The Times also reports the arrest of the ex-Jusohene, Nana Owusu Akyaw Prempeh II, in a front page story. The paper says Nana prempeh has been arrested at a hideout in Accra in connection with the rowdyism at Juaso in the AsanteAkim South District of Ashanti, last Sunday. He is said to have breached the Public Order Act, which resulted in the loss of life and the destruction of property. Quoting police sources in Kumasi, the Times says Nana Prempeh was arrested in a special exercise mounted by the police in Accra. According to the paper, the Ashanti Regional Minister, Mr Kojo Yankah, had warned that when Nana Prempeh was arrested, he would be held personally responsible for the breach of the peace, loss of life and destruction of property, as he had been sufficiently warned in advance against the holding of a procession and a party. Juaso is said to face a security problem because of a protracted chieftaincy dispute.

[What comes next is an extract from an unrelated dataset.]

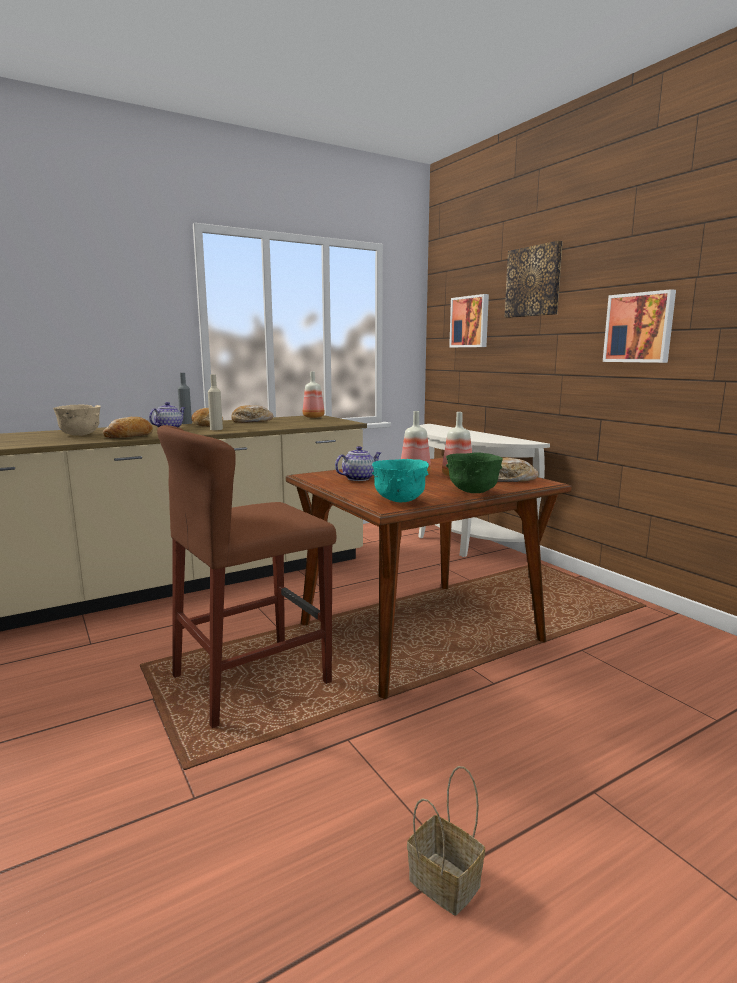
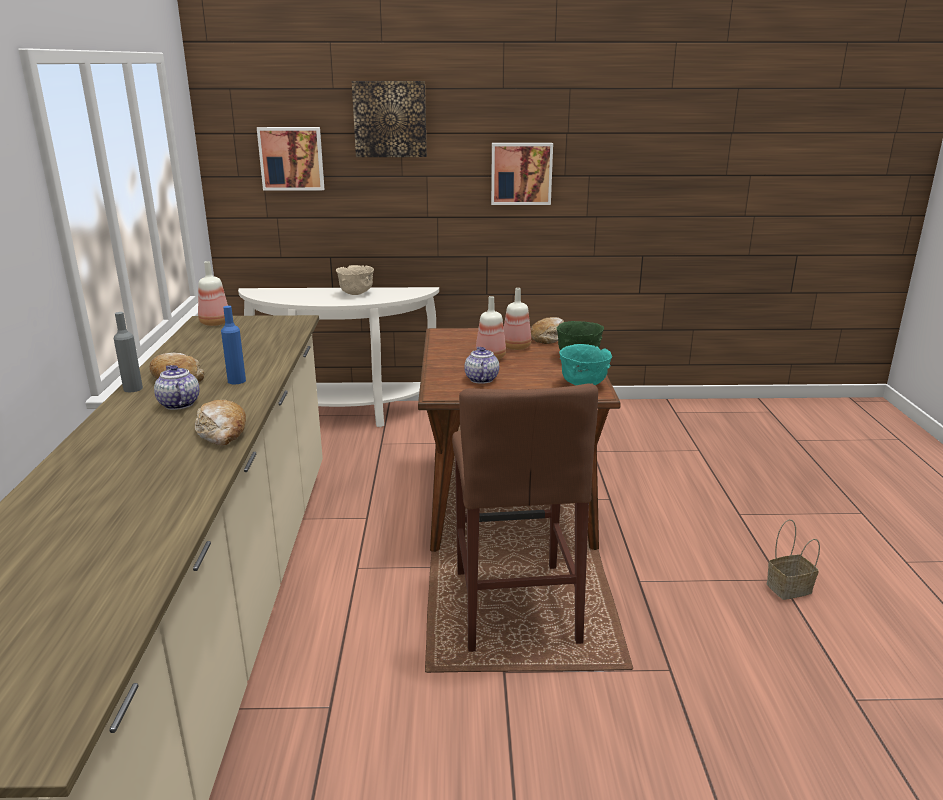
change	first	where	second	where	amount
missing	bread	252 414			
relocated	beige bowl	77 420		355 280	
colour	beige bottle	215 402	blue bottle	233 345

A five-year prison sentence imposed on a 20-year-old woman for child abduction, is carried by the Times in another front page story. The paper reports that Esi Awotwi, a 20-year-old trader in the Western Region,
Has been sentenced to five years imprisonment in hard labour by a Sekondi Circuit Tribunal for abducting an eight-year-old boy from Ghana to Ivory Coast. She pleaded not guilty. The Times quotes the prosecution as telling the tribunal chaired by Mr Mensah-Anyimah that on November 24, 1998, the boy Emmanuel Benyah, a class one pupil of the Shama Roman Catholic Primary School, was playing behind his house after school when Esi Awotwi approached him. The woman convinced the boy to carry her plantain for her with the promise that she would give him some of the plantain for his mother. Benyah obliged but instead of the short distance, the woman took him to Elubo, a border town in the Western Region, where she claimed was the point to collect the plantain from. The prosecution, the Times says told the court that no plantain was found there and because it was nightfall the two of them spent the night at Elubo. The next day, Esi Awotwi took Benyah through Jewi Wharf on the Ghana/Ivory Coast border, to Charkum. A town the Ivory Coast, where she bought food from Madam Awuah Amoah, a Ghanaian She later sneaked into town leaving the boy behind for three days. Madam Amoah became suspicious and therefore, thoroughly interrogated the boy. He told her of the ordeal he had gone through and furnished Madam Amoah with the address of his parents. Madam Amoah reported the matter to the Ghanaian chief in the town and Esi Awotwi was arrested when she resurfaced on November 28, 1998, for the boy.